* TASK BRIEF
Where the line with "M534,512L412,624C401,638 399,648 407,664L534,806" appears below, start writing out lines exactly, and finish with the line with "M66,338L70,348L93,361L92,406L17,404L13,391Z", which is included; write out nothing else.

* Records excerpted from a collection
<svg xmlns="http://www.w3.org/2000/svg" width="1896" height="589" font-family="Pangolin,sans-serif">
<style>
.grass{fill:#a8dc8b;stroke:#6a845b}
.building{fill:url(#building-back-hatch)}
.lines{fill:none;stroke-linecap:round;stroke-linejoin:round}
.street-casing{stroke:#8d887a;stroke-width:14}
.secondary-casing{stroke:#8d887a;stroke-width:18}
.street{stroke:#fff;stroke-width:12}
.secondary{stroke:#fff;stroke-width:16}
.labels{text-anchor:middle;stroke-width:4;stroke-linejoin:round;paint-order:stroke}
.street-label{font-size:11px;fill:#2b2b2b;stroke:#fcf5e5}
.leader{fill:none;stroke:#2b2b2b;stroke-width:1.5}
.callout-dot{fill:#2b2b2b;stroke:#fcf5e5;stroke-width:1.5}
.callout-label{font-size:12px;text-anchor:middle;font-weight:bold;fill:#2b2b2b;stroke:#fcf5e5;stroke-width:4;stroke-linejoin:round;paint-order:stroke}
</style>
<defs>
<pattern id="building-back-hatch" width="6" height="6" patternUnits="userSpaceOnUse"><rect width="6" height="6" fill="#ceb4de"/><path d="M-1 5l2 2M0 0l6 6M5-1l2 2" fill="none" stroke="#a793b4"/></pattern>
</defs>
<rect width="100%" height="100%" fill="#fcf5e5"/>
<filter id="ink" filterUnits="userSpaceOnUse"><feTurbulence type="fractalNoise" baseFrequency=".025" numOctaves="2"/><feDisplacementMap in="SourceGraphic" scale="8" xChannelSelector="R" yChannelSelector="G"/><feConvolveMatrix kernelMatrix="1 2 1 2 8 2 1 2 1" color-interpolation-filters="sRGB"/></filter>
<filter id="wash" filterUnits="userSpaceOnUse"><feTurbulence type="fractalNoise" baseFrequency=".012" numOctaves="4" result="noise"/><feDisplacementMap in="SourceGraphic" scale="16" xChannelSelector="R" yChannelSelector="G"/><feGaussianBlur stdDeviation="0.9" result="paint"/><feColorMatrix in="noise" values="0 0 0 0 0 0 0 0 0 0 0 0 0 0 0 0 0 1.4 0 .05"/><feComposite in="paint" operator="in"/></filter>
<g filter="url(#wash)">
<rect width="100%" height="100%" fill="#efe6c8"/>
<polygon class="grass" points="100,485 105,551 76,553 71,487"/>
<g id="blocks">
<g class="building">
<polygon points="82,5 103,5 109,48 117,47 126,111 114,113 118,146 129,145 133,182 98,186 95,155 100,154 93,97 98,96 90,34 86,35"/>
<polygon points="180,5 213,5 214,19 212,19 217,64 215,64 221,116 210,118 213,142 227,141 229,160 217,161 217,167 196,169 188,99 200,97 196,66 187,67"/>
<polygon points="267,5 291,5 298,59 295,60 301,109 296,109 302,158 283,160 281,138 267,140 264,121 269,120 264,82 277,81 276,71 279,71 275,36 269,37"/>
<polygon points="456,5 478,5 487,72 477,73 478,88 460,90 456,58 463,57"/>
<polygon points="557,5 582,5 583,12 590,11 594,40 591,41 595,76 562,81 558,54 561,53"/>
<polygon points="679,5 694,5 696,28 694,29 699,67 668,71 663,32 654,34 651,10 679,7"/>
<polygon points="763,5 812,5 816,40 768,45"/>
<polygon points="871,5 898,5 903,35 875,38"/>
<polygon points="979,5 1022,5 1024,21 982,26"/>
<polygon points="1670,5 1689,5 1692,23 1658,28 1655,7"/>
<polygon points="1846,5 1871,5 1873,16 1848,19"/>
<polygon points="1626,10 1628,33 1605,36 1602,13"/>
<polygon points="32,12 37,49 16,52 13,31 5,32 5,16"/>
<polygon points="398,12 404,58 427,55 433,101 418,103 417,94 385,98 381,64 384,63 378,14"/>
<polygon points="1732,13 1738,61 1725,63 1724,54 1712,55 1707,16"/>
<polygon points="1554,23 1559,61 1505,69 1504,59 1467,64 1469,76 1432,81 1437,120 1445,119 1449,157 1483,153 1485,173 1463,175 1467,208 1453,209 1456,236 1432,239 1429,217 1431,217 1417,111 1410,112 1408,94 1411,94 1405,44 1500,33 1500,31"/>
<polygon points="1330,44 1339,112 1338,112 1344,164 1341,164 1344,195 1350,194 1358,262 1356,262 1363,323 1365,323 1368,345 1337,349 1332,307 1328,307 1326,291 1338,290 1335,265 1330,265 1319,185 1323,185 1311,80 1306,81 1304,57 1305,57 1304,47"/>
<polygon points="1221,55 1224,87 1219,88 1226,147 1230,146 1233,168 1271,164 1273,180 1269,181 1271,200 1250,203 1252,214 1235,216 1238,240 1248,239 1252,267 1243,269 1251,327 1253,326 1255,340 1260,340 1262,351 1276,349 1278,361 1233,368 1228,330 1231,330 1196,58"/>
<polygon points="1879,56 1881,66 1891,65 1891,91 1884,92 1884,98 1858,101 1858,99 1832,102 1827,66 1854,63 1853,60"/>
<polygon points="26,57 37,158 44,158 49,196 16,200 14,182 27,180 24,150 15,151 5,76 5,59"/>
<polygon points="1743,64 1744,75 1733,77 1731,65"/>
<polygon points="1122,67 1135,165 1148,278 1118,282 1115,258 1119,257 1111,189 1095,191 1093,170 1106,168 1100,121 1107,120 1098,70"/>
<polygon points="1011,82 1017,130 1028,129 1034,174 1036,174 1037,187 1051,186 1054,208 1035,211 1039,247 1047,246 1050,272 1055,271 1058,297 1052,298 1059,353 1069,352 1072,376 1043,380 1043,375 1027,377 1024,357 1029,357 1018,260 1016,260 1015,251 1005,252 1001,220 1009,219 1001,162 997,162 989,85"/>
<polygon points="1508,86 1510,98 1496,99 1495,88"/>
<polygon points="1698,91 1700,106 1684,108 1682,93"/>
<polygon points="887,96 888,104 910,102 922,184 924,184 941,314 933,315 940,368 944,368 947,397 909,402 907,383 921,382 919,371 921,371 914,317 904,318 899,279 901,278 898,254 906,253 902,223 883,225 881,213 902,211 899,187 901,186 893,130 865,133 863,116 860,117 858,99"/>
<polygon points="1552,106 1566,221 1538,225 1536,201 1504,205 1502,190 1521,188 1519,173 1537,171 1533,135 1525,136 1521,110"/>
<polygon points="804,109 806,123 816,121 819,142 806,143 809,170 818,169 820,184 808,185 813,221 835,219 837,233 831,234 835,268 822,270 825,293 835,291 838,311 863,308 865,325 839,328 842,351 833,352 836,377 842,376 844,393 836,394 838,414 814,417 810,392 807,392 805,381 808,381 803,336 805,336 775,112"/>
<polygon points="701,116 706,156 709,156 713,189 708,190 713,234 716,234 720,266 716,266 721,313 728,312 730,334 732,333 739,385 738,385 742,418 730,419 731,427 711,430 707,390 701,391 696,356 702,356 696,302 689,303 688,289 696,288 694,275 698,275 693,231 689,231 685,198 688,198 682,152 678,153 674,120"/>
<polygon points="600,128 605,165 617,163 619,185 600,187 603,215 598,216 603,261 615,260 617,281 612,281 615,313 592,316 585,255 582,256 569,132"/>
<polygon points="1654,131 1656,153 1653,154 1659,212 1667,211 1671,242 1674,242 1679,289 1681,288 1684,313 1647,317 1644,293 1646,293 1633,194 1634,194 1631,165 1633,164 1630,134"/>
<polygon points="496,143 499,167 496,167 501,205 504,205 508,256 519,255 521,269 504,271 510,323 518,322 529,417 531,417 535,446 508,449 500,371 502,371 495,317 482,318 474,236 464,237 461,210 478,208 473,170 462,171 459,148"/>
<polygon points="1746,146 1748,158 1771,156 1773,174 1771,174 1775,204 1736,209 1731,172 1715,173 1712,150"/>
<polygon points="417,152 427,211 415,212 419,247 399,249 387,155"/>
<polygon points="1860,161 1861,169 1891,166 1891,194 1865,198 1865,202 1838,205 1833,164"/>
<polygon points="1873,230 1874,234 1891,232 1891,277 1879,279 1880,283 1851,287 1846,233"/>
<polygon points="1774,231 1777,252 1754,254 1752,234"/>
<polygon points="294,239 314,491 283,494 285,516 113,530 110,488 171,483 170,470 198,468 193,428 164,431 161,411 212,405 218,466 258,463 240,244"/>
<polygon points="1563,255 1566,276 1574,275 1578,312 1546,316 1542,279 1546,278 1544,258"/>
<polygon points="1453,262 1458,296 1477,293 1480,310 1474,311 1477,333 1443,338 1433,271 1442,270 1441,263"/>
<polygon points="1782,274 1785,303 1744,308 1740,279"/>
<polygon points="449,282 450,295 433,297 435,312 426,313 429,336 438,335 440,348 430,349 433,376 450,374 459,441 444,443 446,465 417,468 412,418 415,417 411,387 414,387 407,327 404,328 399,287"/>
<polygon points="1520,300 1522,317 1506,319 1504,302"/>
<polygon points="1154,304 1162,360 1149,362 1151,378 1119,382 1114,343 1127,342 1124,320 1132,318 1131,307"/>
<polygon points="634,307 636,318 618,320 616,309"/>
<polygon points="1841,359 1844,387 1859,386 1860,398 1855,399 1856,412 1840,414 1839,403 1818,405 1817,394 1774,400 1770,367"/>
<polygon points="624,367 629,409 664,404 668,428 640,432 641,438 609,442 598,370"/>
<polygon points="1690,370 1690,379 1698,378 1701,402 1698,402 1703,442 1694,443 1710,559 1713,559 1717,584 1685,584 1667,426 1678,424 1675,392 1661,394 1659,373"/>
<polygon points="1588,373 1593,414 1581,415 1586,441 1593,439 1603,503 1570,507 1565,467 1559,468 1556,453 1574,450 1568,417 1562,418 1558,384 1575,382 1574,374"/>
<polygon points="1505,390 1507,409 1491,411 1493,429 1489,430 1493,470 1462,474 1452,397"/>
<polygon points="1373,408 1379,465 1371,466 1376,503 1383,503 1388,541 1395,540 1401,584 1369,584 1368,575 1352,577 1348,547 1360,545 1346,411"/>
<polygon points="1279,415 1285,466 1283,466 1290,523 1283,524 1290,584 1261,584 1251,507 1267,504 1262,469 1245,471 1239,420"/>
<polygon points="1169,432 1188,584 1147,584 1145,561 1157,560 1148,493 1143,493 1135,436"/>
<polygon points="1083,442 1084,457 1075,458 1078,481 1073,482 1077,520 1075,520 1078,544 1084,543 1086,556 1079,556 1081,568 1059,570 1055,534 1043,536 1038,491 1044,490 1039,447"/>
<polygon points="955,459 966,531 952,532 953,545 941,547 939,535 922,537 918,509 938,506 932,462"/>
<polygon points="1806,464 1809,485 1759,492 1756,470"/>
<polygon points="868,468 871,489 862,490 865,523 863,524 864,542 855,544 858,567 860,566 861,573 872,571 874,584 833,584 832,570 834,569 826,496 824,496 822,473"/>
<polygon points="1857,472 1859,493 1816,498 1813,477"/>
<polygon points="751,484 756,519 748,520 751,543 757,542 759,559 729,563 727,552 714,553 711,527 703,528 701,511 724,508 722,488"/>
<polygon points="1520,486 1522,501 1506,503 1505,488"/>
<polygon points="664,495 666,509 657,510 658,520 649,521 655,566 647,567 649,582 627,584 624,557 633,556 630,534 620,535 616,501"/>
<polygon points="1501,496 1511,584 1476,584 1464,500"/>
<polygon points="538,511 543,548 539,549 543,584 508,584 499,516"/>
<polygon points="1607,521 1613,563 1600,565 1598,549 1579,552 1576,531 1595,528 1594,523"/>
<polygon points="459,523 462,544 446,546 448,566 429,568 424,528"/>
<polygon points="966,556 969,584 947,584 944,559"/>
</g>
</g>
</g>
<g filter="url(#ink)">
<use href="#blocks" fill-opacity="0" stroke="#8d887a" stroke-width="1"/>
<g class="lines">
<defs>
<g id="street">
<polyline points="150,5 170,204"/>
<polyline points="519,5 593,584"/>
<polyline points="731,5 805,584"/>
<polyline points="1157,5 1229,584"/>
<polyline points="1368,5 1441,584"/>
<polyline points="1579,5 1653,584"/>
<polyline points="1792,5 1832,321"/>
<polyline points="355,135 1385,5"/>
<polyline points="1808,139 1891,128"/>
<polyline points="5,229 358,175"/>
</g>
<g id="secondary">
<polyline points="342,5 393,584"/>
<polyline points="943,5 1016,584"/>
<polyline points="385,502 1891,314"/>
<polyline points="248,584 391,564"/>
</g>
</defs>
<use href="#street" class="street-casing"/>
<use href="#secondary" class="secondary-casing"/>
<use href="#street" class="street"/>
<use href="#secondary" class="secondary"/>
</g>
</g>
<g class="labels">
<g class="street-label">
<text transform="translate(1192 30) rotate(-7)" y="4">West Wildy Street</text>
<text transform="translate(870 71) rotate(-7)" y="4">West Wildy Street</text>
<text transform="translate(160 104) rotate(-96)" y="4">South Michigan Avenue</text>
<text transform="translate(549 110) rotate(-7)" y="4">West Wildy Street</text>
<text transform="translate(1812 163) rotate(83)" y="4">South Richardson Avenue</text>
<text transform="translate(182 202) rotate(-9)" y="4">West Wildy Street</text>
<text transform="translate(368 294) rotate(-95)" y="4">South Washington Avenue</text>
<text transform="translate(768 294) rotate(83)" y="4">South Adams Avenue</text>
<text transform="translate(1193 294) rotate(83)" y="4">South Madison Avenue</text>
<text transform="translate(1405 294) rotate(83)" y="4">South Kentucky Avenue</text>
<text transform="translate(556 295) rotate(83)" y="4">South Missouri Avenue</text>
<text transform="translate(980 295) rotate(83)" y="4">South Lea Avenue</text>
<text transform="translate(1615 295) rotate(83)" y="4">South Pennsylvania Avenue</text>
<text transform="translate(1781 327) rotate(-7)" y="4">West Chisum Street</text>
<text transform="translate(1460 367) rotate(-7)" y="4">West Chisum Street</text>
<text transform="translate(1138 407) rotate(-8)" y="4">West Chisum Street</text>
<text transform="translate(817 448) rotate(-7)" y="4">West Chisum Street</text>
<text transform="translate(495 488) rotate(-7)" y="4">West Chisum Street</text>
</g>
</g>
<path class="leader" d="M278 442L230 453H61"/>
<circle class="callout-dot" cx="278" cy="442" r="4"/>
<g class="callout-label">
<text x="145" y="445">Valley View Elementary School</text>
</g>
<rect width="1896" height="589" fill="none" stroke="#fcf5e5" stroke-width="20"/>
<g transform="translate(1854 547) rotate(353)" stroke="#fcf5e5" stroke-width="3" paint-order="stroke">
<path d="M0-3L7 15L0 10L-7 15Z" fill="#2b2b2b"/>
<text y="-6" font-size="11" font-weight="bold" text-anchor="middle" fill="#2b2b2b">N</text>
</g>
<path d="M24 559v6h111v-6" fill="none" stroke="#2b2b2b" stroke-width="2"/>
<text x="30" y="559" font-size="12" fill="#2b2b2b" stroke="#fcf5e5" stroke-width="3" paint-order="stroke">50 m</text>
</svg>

---

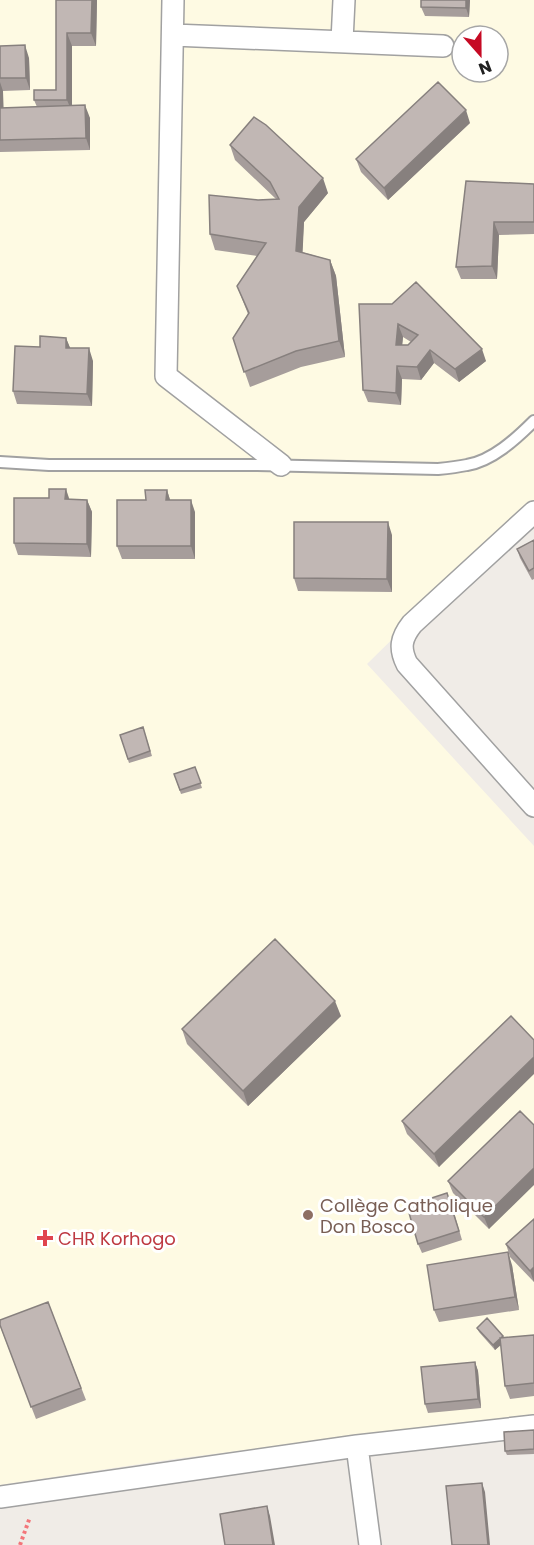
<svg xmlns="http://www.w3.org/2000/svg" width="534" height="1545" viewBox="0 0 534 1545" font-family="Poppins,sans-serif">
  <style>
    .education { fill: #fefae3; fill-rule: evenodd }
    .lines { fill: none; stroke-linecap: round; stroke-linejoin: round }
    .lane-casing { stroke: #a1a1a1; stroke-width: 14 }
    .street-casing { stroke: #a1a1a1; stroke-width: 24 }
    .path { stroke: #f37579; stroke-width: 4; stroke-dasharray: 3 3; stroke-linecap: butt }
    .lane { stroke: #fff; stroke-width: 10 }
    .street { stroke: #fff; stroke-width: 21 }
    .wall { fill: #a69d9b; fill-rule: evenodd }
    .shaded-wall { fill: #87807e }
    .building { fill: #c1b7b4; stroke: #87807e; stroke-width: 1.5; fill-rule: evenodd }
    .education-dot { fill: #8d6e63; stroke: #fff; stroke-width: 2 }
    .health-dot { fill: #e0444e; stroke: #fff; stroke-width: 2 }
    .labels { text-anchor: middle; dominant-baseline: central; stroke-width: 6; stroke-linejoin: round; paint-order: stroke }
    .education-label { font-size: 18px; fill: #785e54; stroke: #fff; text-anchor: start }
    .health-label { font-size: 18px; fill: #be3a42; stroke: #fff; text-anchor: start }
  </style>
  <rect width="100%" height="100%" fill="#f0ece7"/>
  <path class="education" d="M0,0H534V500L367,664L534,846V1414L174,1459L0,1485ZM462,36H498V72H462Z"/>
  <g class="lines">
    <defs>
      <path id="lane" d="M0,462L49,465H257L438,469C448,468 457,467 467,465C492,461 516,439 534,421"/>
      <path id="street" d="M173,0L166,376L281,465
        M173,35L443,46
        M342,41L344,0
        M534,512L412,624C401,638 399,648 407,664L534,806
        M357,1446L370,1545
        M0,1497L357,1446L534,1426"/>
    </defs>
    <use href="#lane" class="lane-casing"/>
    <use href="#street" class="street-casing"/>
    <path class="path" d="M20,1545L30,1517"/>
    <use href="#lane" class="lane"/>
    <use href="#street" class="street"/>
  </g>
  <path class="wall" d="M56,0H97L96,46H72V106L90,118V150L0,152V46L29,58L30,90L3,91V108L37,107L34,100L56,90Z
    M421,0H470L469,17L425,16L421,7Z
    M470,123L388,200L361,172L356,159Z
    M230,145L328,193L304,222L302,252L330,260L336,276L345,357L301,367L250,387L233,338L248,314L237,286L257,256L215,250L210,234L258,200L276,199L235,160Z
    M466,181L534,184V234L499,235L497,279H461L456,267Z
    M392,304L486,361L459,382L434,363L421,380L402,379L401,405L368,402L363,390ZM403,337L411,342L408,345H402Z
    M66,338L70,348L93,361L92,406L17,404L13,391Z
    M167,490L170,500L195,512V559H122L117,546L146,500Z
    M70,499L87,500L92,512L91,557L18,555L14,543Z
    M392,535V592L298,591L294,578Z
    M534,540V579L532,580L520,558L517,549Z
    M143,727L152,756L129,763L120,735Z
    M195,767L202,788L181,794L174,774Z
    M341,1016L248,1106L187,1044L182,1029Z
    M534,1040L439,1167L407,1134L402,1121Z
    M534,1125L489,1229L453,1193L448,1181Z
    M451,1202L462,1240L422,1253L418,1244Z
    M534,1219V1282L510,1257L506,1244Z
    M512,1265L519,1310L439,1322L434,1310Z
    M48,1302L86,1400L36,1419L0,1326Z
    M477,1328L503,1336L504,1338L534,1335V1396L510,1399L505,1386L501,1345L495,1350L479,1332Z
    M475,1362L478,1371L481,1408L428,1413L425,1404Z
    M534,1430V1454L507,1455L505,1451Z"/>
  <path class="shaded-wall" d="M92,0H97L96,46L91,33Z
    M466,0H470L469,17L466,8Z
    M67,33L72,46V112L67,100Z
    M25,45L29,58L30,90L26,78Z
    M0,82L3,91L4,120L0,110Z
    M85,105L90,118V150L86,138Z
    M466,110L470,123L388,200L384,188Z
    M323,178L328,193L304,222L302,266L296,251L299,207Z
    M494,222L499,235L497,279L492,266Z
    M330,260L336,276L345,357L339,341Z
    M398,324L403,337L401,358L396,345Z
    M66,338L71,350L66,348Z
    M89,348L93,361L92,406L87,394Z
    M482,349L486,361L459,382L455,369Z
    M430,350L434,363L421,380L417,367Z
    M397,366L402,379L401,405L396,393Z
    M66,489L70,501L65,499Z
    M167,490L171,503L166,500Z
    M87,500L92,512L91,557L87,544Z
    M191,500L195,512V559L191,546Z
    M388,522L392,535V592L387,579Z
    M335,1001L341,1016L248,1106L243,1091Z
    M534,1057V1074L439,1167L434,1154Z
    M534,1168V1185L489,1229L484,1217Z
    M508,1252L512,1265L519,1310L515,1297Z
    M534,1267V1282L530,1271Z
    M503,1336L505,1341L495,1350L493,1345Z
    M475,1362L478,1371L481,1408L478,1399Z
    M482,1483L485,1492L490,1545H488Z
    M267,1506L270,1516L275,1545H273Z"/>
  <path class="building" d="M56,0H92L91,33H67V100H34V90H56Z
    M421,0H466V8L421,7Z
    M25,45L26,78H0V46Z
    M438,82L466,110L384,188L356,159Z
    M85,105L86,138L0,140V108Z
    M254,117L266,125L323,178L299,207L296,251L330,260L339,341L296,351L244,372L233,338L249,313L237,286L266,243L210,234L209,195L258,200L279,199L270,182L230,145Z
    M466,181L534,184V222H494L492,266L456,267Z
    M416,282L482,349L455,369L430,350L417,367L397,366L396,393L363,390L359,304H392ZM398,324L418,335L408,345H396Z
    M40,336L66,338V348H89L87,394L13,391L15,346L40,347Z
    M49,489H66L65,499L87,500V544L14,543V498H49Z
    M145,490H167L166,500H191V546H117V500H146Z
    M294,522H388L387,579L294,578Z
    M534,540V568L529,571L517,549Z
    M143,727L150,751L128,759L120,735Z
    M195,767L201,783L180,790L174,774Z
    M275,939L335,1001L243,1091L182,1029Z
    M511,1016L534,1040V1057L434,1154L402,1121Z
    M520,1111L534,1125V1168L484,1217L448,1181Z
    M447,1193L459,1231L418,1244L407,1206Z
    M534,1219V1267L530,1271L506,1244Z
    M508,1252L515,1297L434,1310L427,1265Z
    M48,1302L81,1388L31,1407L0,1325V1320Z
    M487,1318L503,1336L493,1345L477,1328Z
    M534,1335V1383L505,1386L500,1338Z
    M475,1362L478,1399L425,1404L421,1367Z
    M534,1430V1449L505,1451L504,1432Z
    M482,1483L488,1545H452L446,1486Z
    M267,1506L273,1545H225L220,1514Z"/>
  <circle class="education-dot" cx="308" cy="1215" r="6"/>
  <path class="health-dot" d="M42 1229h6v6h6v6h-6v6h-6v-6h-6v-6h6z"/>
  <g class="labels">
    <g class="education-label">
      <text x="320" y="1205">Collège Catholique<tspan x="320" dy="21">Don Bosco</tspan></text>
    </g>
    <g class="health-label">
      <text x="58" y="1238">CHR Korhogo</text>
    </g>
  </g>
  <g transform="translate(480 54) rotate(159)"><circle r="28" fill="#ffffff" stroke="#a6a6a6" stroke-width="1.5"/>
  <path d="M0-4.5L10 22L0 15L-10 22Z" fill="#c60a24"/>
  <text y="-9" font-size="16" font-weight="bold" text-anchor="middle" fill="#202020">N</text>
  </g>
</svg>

* WRITTEN SOLUTION
        M534,512L412,624C401,638 399,648 407,664L534,806
        M357,1446L370,1545
        M0,1497L357,1446L534,1426"/>
    </defs>
    <use href="#lane" class="lane-casing"/>
    <use href="#street" class="street-casing"/>
    <path class="path" d="M20,1545L30,1517"/>
    <use href="#lane" class="lane"/>
    <use href="#street" class="street"/>
  </g>
  <path class="wall" d="M56,0H97L96,46H72V106L90,118V150L0,152V46L29,58L30,90L3,91V108L37,107L34,100L56,90Z
    M421,0H470L469,17L425,16L421,7Z
    M470,123L388,200L361,172L356,159Z
    M230,145L328,193L304,222L302,252L330,260L336,276L345,357L301,367L250,387L233,338L248,314L237,286L257,256L215,250L210,234L258,200L276,199L235,160Z
    M466,181L534,184V234L499,235L497,279H461L456,267Z
    M392,304L486,361L459,382L434,363L421,380L402,379L401,405L368,402L363,390ZM403,337L411,342L408,345H402Z
    M66,338L70,348L93,361L92,406L17,404L13,391Z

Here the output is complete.